I know. It’s been a while. I’m sorry to have let my 15 readers hang for so long. Everyone must have been like.
“What happened?”
“Is he dead?”
“Is he on the run from the law?”
“Is he trapped in a public restroom stall because he doesn’t want to touch the door handle?”
Truth is, I was on vacation. And before that I was feeling less than inspired. Now everybody’s like.
“Wait, this nonsense requires inspiration?’
Well, not really. Okay, maybe a little.
ON TO THE STORY
My wife has always wanted to visit Italy. So this spring we finally decided that we were going to do it. Three days in Tuscany, Five days in Umbria. Art, sunshine, food, medieval towns, and food. I could go on and on about lots of things from this trip, but I have chosen to tell one story. A story that will live in infamy. A story that I will remind my wife of when we are old.
The city pictured at the top of this post is Todi, which is located in Umbria. It is really old, picturesque, and, obviously, located on the top of a hill. There are several ways to get to the top of this hill. 1-Park near the left side of the photo, and take a gazillion stairs to the 7th century church that looks over the city. 2-Park near the right side of the photo and walk up the gradual slope all the way to the top. 3-Park around the back side of the hill on the left side of the photo and take a small mechanized incline directly to the top.
We had taken the stairs on our first visit to the city, but because I wasn’t sure about the parking situation on the weekend, and I was curious about the incline, I decided to give it a go. I parked the car and we walked to the small station where the incline would stop to pick us up. The incline car turned out to be basically an 8×8 glass box that as many people as humanly possible would crowd into before it ascended into the town. I wasn’t discouraged. When we got into the line of about twenty people the the doors of the car were just closing. We watched as it rose away from us. Then we watched as more people showed up and started to move into line ahead of us. Turns out Europeans aren’t big on waiting in lines. They cut more lines than Dwight Gooden, if you know what I mean. As an American, this offends my sensibilities. I mean, that kind of thing can get you kicked out of Great Adventure. Anyway, five minutes later the car car returned. It filled up again, without us, and left. I started to jockey for a position to ensure us a spot on the next ride up. Then,,,,,,,, my wife threw me a curveball.
“I’m not riding on that thing.”
“But.”
“I don’t want to wait another fifteen minutes, and then have to cram myself in there with 20+ people.”
“But, it’s only like five minutes.”
“Yeah right, isn’t there another way up?”

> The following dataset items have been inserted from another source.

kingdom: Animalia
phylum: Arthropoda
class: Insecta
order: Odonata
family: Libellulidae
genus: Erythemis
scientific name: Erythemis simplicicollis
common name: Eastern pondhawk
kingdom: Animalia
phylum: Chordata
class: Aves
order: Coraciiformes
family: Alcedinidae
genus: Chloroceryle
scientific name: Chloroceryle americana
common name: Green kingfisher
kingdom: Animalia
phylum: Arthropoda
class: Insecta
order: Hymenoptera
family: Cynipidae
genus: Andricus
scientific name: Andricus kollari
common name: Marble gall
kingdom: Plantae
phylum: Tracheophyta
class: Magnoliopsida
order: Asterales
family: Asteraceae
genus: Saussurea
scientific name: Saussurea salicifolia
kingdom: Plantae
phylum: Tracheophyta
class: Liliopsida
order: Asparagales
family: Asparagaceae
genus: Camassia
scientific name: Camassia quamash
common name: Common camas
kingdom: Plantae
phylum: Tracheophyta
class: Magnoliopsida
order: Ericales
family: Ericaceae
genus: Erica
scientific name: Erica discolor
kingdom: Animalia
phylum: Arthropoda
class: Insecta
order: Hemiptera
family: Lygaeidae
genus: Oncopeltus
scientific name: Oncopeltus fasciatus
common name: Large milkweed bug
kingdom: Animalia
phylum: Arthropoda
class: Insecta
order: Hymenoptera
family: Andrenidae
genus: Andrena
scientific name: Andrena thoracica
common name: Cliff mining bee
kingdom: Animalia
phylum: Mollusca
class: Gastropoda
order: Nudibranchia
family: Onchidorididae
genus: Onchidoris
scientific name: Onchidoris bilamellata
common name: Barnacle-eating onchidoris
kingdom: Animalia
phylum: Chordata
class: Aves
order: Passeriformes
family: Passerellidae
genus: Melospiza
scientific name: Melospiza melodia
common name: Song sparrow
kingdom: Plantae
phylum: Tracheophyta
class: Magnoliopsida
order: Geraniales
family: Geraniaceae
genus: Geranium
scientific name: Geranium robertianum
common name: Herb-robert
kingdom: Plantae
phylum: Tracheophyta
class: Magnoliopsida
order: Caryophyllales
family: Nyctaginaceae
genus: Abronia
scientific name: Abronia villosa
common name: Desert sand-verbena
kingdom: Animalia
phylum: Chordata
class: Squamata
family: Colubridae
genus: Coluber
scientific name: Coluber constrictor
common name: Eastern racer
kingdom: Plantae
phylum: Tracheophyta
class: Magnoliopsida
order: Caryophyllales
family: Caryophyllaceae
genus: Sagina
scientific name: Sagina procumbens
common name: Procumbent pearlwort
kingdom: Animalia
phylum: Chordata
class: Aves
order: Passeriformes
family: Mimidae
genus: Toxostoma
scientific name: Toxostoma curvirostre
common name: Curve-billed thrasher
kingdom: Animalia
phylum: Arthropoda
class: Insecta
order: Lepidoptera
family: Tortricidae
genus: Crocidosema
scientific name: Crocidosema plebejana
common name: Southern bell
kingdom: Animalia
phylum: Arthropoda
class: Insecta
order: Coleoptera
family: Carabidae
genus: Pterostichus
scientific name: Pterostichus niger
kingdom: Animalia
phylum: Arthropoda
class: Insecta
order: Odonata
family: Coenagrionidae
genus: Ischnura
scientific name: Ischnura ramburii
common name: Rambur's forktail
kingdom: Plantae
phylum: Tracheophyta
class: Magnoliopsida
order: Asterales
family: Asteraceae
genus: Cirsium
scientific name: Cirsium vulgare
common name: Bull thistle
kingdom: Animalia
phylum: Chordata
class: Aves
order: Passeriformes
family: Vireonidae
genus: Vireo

“But,,,,, we’re right here.”
“I AM NOT RIDING THAT THING.”
And,,,,,,,,,, she took off. And we walked. And we walked. She was so determined. She was so angry. She had wanted to take the stairs anyway, and I guess this was my fault. Medieval cities were built with walls surrounding them so that they would be easy to defend. If we wanted to get into the city we’d have to find one of the old gates. Like the Israelites at Jericho, we marched around the city walls of Todi. Me- confused and annoyed. My wife- apparently just annoyed. All the way around we went. From the left side of that photo, to the right. I know, you may say, “That’s all. That’s not so bad.” Well,,,,, then we entered the gates in the city wall and walked back all the way from the right side of the photo to the left. Did I mention that my wife was determined? She did not slow down until we reached an old Roman fountain that was more of a trickle than a fountain, and was more full of pigeon poop than water. Because there were signs guiding people to this “attraction”, we both found this sufficiently amusing to break the tension. Then we had lunch. Pizza. And,,,,,,,,,, wait for it,,,,,,,,,,we rode the incline back to our car (though she was still reluctant).
Now this is the situation that I will use as a benchmark for all other ridiculous situations. Example.
“Isn’t this election season ridiculous?”
“Well, it’s not walking around Todi ridiculous.”
PS: Prayers for those affected by the recent earthquakes in Italy.